In today’s Gospel Our Lord reminds us that certain mysteries of life are not going to be understood on the basis of brainpower and doctorates. God chooses to reveal himself and a profounder understanding of the world, of him, and of ourselves. Many of those insights would be difficult, if not impossible, to achieve by the power of our reasoning alone. When we don’t understand a truth of the faith, like a child who trusts a parent, we communicate it and live it without concern for being duped or understanding it completely. That doesn’t mean we can’t try to connect the dots and understand the things Our Lord reveals to us, but, like a child, we know Our Father can give us some good advice and teaching for working things out.
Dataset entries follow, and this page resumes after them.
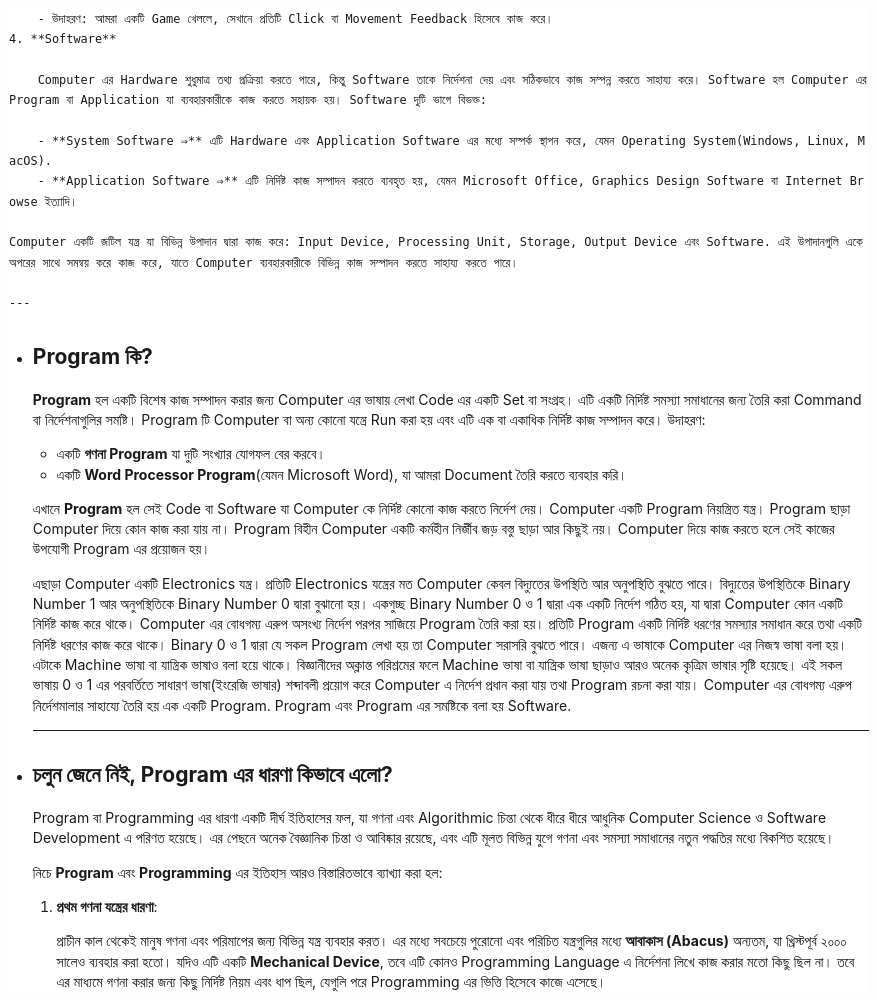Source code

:         - উদাহরণ: আমরা একটি Game খেললে, সেখানে প্রতিটি Click বা Movement Feedback হিসেবে কাজ করে।
    4. **Software**
        
        Computer এর Hardware শুধুমাত্র তথ্য প্রক্রিয়া করতে পারে, কিন্তু Software তাকে নির্দেশনা দেয় এবং সঠিকভাবে কাজ সম্পন্ন করতে সাহায্য করে। Software হল Computer এর Program বা Application যা ব্যবহারকারীকে কাজ করতে সহায়ক হয়। Software দুটি ভাগে বিভক্ত:
        
        - **System Software ⇒** এটি Hardware এবং Application Software এর মধ্যে সম্পর্ক স্থাপন করে, যেমন Operating System(Windows, Linux, MacOS).
        - **Application Software ⇒** এটি নির্দিষ্ট কাজ সম্পাদন করতে ব্যবহৃত হয়, যেমন Microsoft Office, Graphics Design Software বা Internet Browse ইত্যাদি।
    
    Computer একটি জটিল যন্ত্র যা বিভিন্ন উপাদান দ্বারা কাজ করে: Input Device, Processing Unit, Storage, Output Device এবং Software. এই উপাদানগুলি একে অপরের সাথে সমন্বয় করে কাজ করে, যাতে Computer ব্যবহারকারীকে বিভিন্ন কাজ সম্পাদন করতে সাহায্য করতে পারে।
    
    ---
    
- ## Program কি?
    
    **Program** হল একটি বিশেষ কাজ সম্পাদন করার জন্য Computer এর ভাষায় লেখা Code এর একটি Set বা সংগ্রহ। এটি একটি নির্দিষ্ট সমস্যা সমাধানের জন্য তৈরি করা Command বা নির্দেশনাগুলির সমষ্টি। Program টি  Computer বা অন্য কোনো যন্ত্রে Run করা হয় এবং এটি এক বা একাধিক নির্দিষ্ট কাজ সম্পাদন করে। উদাহরণ:
    
    - একটি **গণনা Program** যা দুটি সংখ্যার যোগফল বের করবে।
    - একটি **Word Processor Program**(যেমন Microsoft Word), যা আমরা Document তৈরি করতে ব্যবহার করি।
    
    এখানে **Program** হল সেই Code বা Software যা Computer কে নির্দিষ্ট কোনো কাজ করতে নির্দেশ দেয়। Computer একটি Program নিয়ন্ত্রিত যন্ত্র। Program ছাড়া Computer দিয়ে কোন কাজ করা যায় না। Program বিহীন Computer একটি কর্মহীন নির্জীব জড় বস্তু ছাড়া আর কিছুই নয়। Computer দিয়ে কাজ করতে হলে সেই কাজের উপযোগী Program এর প্রয়োজন হয়। 
    
    এছাড়া Computer একটি Electronics যন্ত্র। প্রতিটি Electronics যন্ত্রের মত Computer কেবল বিদ্যুতের উপস্থিতি আর অনুপস্থিতি বুঝতে পারে। বিদ্যুতের উপস্থিতিকে Binary Number 1 আর অনুপস্থিতিকে Binary Number 0 দ্বারা বুঝানো হয়। একগুচ্ছ Binary Number 0 ও 1 দ্বারা এক একটি নির্দেশ গঠিত হয়, যা দ্বারা Computer কোন একটি নির্দিষ্ট কাজ করে থাকে। Computer এর বোধগম্য এরুপ অসংখ্য নির্দেশ পরপর সাজিয়ে Program তৈরি করা হয়। প্রতিটি Program একটি নির্দিষ্ট ধরণের সমস্যার সমাধান করে তথা একটি নির্দিষ্ট ধরণের কাজ করে থাকে। Binary 0 ও 1 দ্বারা যে সকল Program লেখা হয় তা Computer সরাসরি বুঝতে পারে। এজন্য এ ভাষাকে Computer এর নিজস্ব ভাষা বলা হয়। এটাকে Machine ভাষা বা যান্ত্রিক ভাষাও বলা হয়ে থাকে। বিজ্ঞানীদের অক্লান্ত পরিশ্রমের ফলে Machine ভাষা বা যান্ত্রিক ভাষা ছাড়াও আরও অনেক কৃত্রিম ভাষার সৃষ্টি হয়েছে। এই সকল ভাষায় 0 ও 1 এর পরবর্তিতে সাধারণ ভাষা(ইংরেজি ভাষার) শব্দাবলী প্রয়োগ করে Computer এ নির্দেশ প্রধান করা যায় তথা Program রচনা করা যায়। Computer এর বোধগম্য এরুপ নির্দেশমালার সাহায্যে তৈরি হয় এক একটি Program. Program এবং Program এর সমষ্টিকে বলা হয় Software. 
    
    ---
    
- ## চলুন জেনে নিই, Program এর ধারণা কিভাবে এলো?
    
    Program বা Programming এর ধারণা একটি দীর্ঘ ইতিহাসের ফল, যা গণনা এবং Algorithmic চিন্তা থেকে ধীরে ধীরে আধুনিক Computer Science ও Software Development এ পরিণত হয়েছে। এর পেছনে অনেক বৈজ্ঞানিক চিন্তা ও আবিষ্কার রয়েছে, এবং এটি মূলত বিভিন্ন যুগে গণনা এবং সমস্যা সমাধানের নতুন পদ্ধতির মধ্যে বিকশিত হয়েছে।
    
    নিচে **Program** এবং **Programming** এর ইতিহাস আরও বিস্তারিতভাবে ব্যাখ্যা করা হল:
    
    1. **প্রথম গণনা যন্ত্রের ধারণা**:
        
        প্রাচীন কাল থেকেই মানুষ গণনা এবং পরিমাপের জন্য বিভিন্ন যন্ত্র ব্যবহার করত। এর মধ্যে সবচেয়ে পুরোনো এবং পরিচিত যন্ত্রগুলির মধ্যে **আবাকাস (Abacus)** অন্যতম, যা খ্রিস্টপূর্ব ২০০০ সালেও ব্যবহার করা হতো। যদিও এটি একটি **Mechanical Device**, তবে এটি কোনও Programming Language এ নির্দেশনা লিখে কাজ করার মতো কিছু ছিল না। তবে এর মাধ্যমে গণনা করার জন্য কিছু নির্দিষ্ট নিয়ম এবং ধাপ ছিল, যেগুলি পরে Programming এর ভিত্তি হিসেবে কাজে এসেছে।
Jesus reminds us today that we never stop being children of God, and, like good children with loving parents, we gratefully accept and communicate the truths Our Father reveals to us through His Son, Our Big Brother, who has testified to them all the way to the Cross and beyond. Since we never stop being God’s children we should never lose a childlike attitude: being loving, trusting, grateful, and always open to new wonders and discoveries, confident that Our Father will work out the details.

Let’s ask Our Lord to help us re-discover today the wonder of being his children.
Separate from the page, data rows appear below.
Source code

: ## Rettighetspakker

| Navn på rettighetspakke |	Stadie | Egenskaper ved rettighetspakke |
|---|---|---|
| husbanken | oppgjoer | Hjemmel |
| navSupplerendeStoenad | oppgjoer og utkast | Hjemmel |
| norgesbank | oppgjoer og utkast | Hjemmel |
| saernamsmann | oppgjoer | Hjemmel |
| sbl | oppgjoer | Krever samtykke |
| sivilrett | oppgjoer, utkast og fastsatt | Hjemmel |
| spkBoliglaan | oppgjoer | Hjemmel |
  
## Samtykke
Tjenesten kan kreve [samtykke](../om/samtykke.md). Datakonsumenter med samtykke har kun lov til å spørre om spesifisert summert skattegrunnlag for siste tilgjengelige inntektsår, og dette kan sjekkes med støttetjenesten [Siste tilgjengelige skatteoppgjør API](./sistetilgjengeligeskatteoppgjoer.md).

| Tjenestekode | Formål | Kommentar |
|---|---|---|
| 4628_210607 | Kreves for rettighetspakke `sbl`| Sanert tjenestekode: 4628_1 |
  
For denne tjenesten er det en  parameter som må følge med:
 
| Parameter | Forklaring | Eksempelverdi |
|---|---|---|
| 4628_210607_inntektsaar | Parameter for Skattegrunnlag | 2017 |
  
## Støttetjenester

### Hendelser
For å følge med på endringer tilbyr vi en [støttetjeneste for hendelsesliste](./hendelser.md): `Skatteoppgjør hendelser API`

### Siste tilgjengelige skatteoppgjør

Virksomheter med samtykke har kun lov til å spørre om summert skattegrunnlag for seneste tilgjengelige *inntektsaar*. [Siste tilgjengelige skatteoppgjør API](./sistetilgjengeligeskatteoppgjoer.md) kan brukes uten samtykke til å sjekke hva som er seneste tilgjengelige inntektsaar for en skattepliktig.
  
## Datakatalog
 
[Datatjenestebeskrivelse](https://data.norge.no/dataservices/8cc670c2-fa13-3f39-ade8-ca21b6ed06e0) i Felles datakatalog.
Readings: Exodus 3:1–6, 9–12; Psalm 103:1b–4, 6–7; Matthew 11:25–27.

14th Week in Ordinary Time, Wednesday

In today’s Gospel Our Lord commissions and empowers the Twelve to continue the mission that he has begun in the way he has taught them. They receive not only authority from Jesus, but also power: to heal and to cast out unclean spirits. They receive a message to communicate–Jesus’ message–and a place to start: the lost sheep of the house of Israel. We know that in the end they received a commission to go to the whole world and carry out what we call today the apostolic mission, but in today’s Gospel we see them beginning to take an active part in that mission. The Church is considered Apostolic because she can never deny, nor should she, to have been founded on the generosity and work of these men in communion with Jesus, with the sad exception of Judas. We can’t think of Rome or the Holy Father without thinking of Peter and Paul who watered that Church with the blood of their martyrdom, of India without thinking of St. Thomas, of Spain without thinking of St. James, or the very Gospel we’re considering today, written by St. Matthew. How many of us bear the name of these generous men.
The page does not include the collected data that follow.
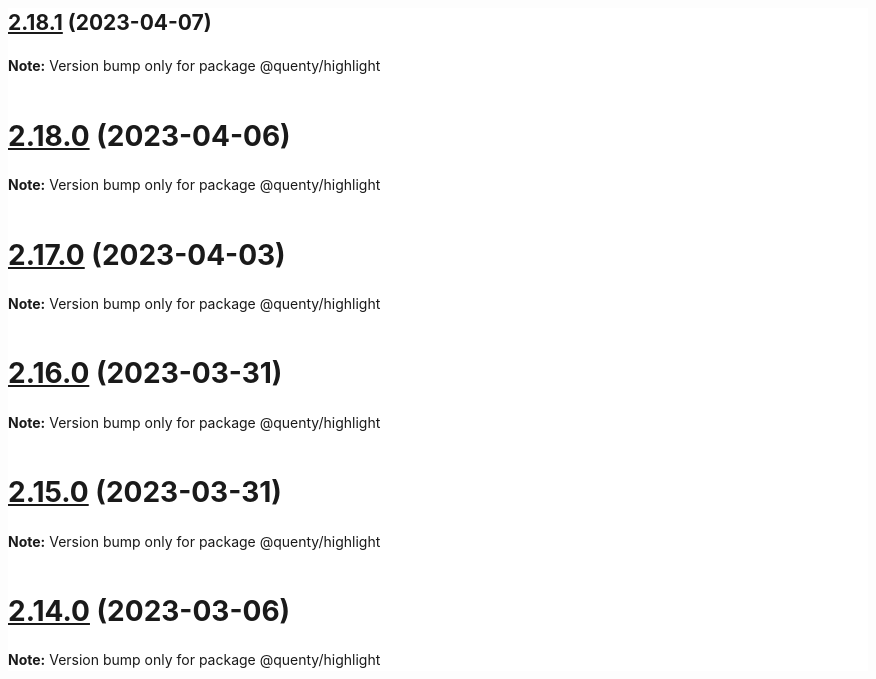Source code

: 

## [2.18.1](https://github.com/Quenty/NevermoreEngine/compare/@quenty/highlight@2.18.0...@quenty/highlight@2.18.1) (2023-04-07)

**Note:** Version bump only for package @quenty/highlight





# [2.18.0](https://github.com/Quenty/NevermoreEngine/compare/@quenty/highlight@2.17.0...@quenty/highlight@2.18.0) (2023-04-06)

**Note:** Version bump only for package @quenty/highlight





# [2.17.0](https://github.com/Quenty/NevermoreEngine/compare/@quenty/highlight@2.16.0...@quenty/highlight@2.17.0) (2023-04-03)

**Note:** Version bump only for package @quenty/highlight





# [2.16.0](https://github.com/Quenty/NevermoreEngine/compare/@quenty/highlight@2.15.0...@quenty/highlight@2.16.0) (2023-03-31)

**Note:** Version bump only for package @quenty/highlight





# [2.15.0](https://github.com/Quenty/NevermoreEngine/compare/@quenty/highlight@2.14.0...@quenty/highlight@2.15.0) (2023-03-31)

**Note:** Version bump only for package @quenty/highlight





# [2.14.0](https://github.com/Quenty/NevermoreEngine/compare/@quenty/highlight@2.13.0...@quenty/highlight@2.14.0) (2023-03-06)

**Note:** Version bump only for package @quenty/highlight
The apostolic mission continues and will continue until the end of time. The Church is also Apostolic because we have to be apostles. We have a moral and religious authority in a world that has lost its moral and religious compass. We are empowered by the sacraments to be a source of healing for so many people, and to drive away the bad influences of our society from ourselves and from others; these same sacraments help us to persevere in a challenging world. We are bearers of the Gospel message, and our place to start is our families, our workplaces, and our countries. The work is abundant and everyone is called to live this apostolic spirit within the duties and obligations of their state of life: clergy, consecrated persons, and laity.

Let’s ask Our Lord today to adopt an apostolic outlook on our life and circumstances, and to help us be apostles in his service, inspired by his example and that of the Apostles who persevered in the faith.

Readings: Genesis 41:55–57, 42:5–7a, 17–24a; Psalm 33:2–3, 10–11, 18–19; Matthew 10:1–7.